On March 1, Nick Hanauer–Amazon’s first nonfamily investor–delivered a speech at a TED University talk about income inequality in the United States. According to National Journal:
You can’t find that speech online. TED officials told Hanauer initially they were eager to distribute it. “I want to put this talk out into the world!” one of them wrote him in an e-mail in late April. But early this month they changed course, telling Hanauer that his remarks were too “political” and too controversial for posting…. In early May [TED curator Chris] Anderson followed up with Hanauer to inform him he’d decided not to post his talk.
Anderson noted that Nick Hanauer’s talk was in his own words to take issue with “an article of faith for Republicans”: namely, that “if taxes on the rich go up, job creation will go down.” TED can have whatever standard they want, but the video has been made public, and I want to respond briefly. Hanauer begins with the observation that “anyone who has ever run a business knows that hiring more people is a course of last resort of capitalists. It’s what we do if, and only if, rising consumer demand requires it, and in this sense, calling ourselves job creators isn’t just inaccurate–it’s disingenuous.”
Everything he says here is absolutely correct. Labor is just another business expense that capitalists would like to eliminate. That’s because businesses don’t exist to create jobs–that is, to create work–but to eliminate it. As the great French economist Frederic Bastiat put it:
Wealth is the result of labor. It increases proportionately to the increase to the ratio of result to effort. Absolute perfection, whose archetype is God, consists in the widest possible distance between the two terms, that is, a situation in which no effort at all yields infinite results.
In other words, if you can produce goods or services that people demand with less effort, you have made the world wealthier. But it doesn’t make you a “job creator,” so tagging yourself with this label is a little disingenuous. But rather than giving business owners and producers the credit for creating wealth–rather than jobs for people–Hanauer instead claims the consumers are the real heroes.
“Jobs are a consequence,” he says, “of a circle of life-like feedback loop between customers and businesses.” This is true. Businesses respond to consumers’ demands, producing what they want when they want it, all this insight leads to a false conclusion. “Only consumers can set in motion this virtuous cycle of increasing demand and hiring,” he says. Consumers don’t “increase demand”–consumers demands are infinite. Their demands expand as their ability to consume expands, and the only way for that to happen is to produce more. This means what actually increases demand is production. Production sets in motion the virtuous cycle.
As the ratio of production to consumption within a business increases–that is, as it uses resources more efficiently–it makes human effort more valuable, and workers are able to demand higher wages. Workers then go out and become consumers, and demand more production from producers who then provide it. This is the virtuous cycle of the economy, and it is always led by producers, not consumers as Hanauer claims.

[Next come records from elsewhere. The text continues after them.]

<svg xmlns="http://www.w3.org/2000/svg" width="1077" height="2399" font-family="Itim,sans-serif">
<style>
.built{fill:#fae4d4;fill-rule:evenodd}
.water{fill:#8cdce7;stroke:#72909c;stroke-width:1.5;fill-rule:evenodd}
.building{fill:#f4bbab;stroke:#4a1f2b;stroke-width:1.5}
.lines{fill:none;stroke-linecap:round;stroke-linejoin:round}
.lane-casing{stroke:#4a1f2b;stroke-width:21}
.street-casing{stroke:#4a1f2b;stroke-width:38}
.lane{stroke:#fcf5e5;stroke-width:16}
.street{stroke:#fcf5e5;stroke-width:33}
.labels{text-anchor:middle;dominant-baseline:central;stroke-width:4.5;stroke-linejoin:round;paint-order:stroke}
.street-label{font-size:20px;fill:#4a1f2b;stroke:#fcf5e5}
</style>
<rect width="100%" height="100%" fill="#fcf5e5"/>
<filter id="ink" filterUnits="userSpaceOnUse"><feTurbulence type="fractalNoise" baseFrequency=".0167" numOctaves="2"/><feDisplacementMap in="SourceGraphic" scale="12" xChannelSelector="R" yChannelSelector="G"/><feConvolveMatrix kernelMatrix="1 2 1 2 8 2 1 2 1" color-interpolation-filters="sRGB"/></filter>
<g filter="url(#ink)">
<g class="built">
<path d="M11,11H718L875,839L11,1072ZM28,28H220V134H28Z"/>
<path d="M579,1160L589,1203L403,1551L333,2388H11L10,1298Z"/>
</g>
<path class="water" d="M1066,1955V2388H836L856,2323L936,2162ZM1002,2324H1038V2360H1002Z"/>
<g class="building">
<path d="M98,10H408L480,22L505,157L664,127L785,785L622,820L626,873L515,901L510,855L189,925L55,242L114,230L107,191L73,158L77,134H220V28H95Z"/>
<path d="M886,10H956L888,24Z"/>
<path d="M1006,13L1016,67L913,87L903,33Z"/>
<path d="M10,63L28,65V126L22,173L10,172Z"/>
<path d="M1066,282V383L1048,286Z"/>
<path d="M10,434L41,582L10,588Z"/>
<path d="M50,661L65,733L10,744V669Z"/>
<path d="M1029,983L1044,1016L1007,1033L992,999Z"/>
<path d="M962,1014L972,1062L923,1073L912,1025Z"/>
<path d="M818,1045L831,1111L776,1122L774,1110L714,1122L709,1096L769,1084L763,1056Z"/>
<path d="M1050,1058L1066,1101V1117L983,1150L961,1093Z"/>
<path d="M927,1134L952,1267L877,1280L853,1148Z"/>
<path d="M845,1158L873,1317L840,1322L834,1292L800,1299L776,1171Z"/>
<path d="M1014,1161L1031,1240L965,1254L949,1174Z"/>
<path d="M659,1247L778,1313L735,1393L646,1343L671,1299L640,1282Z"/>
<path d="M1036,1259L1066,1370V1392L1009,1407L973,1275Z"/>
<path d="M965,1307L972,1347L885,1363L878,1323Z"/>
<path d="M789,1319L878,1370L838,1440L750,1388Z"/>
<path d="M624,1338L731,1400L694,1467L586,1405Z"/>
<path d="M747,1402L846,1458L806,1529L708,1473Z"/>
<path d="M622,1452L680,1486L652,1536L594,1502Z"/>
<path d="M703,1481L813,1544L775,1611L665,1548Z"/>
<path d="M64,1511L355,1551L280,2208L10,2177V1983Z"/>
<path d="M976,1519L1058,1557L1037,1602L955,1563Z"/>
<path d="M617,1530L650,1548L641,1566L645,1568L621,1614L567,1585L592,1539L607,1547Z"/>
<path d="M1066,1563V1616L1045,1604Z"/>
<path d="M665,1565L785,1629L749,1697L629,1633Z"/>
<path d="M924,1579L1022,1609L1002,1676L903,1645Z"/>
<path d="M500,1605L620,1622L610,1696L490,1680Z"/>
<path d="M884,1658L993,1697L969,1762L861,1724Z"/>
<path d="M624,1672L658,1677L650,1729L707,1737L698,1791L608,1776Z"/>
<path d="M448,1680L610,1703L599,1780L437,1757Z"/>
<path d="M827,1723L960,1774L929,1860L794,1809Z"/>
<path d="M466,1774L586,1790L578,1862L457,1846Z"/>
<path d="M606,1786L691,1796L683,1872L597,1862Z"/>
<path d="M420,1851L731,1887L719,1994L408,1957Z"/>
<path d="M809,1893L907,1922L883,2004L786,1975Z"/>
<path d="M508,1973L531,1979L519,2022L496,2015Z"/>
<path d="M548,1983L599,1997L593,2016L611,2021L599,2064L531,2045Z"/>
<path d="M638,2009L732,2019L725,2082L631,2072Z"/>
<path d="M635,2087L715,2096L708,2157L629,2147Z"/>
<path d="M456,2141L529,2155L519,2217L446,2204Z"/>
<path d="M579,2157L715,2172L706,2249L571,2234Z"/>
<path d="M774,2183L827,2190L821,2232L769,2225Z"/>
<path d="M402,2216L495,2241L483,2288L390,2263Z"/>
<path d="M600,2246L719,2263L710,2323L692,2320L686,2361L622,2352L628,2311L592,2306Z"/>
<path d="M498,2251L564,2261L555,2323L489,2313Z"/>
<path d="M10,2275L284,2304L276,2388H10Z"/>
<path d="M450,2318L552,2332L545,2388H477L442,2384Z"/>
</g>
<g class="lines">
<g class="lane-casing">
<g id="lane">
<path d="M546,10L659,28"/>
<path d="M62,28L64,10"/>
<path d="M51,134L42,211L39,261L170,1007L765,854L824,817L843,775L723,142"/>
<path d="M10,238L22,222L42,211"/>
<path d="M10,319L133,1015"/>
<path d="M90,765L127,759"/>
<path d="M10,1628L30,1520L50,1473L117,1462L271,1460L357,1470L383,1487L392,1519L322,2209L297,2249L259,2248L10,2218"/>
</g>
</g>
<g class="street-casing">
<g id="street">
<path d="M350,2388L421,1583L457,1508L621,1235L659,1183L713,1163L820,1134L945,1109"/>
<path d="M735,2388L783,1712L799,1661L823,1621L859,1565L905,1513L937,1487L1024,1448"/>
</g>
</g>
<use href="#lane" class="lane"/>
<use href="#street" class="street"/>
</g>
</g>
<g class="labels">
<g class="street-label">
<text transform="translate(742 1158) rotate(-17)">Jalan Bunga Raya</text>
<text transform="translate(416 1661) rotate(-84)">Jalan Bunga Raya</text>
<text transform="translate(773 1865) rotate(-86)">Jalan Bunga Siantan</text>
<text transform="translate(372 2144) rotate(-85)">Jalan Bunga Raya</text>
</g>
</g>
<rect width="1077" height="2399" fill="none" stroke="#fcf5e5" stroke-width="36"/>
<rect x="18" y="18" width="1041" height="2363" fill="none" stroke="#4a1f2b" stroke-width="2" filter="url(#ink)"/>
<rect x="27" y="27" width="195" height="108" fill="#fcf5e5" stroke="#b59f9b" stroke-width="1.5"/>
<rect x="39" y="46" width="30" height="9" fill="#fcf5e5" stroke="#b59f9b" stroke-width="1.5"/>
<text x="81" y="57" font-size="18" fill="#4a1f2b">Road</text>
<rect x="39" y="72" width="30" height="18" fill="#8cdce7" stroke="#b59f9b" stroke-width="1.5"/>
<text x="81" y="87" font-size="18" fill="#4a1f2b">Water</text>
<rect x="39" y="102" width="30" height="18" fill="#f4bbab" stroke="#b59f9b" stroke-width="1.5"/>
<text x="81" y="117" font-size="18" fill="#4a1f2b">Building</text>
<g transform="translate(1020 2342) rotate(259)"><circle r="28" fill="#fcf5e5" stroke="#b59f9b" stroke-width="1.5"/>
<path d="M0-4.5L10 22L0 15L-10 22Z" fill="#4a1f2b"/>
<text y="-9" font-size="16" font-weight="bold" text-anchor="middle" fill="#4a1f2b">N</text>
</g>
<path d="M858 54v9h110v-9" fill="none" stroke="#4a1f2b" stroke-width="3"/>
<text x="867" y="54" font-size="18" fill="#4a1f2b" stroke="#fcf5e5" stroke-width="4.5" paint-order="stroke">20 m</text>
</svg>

“There can never be enough rich people to power a great economy,” Hanauer continues. “Somebody like me makes hundreds or even thousands of times more than the median American, but I don’t buy hundreds or thousands of times more stuff.” Except that’s good! Consumption is when the rich enjoy their wealth. They take resources for their own personal pleasure, which are then denied to others. We shouldn’t want them to spend it. We should want them to save it (or at least, it would be better for us if they did).
If all the capitalists went and spent all their money tomorrow, that would be an economic disaster. Why? Because they would deprive the entire world of capital. Assuming Hanauer isn’t Scrooge McDuck and he puts his money in a bank or invests it, his money is providing the foundation for the next virtuous cycle of production by funding the next set of entrepreneurs and “wealth creators” to build our economy. Whether he notices that this is what happens is irrelevant.
Hanauer points to graphs of top income tax brackets going down while income inequality has grown. Never mind whether or not anyone actually paid those top brackets, what is interesting about the last thirty years is that government involvement in the economy has grown, not shrunk. Libertarians have been pointing out for years that the real measure of government’s size is spending, not taxation. So it might be worth wondering whether the market hasn’t intelligently responded to the incentives the government has created. That the top one percent make more money because they are more valuable in a government-run world, where who you know and what political access you have matters as much as what you produce.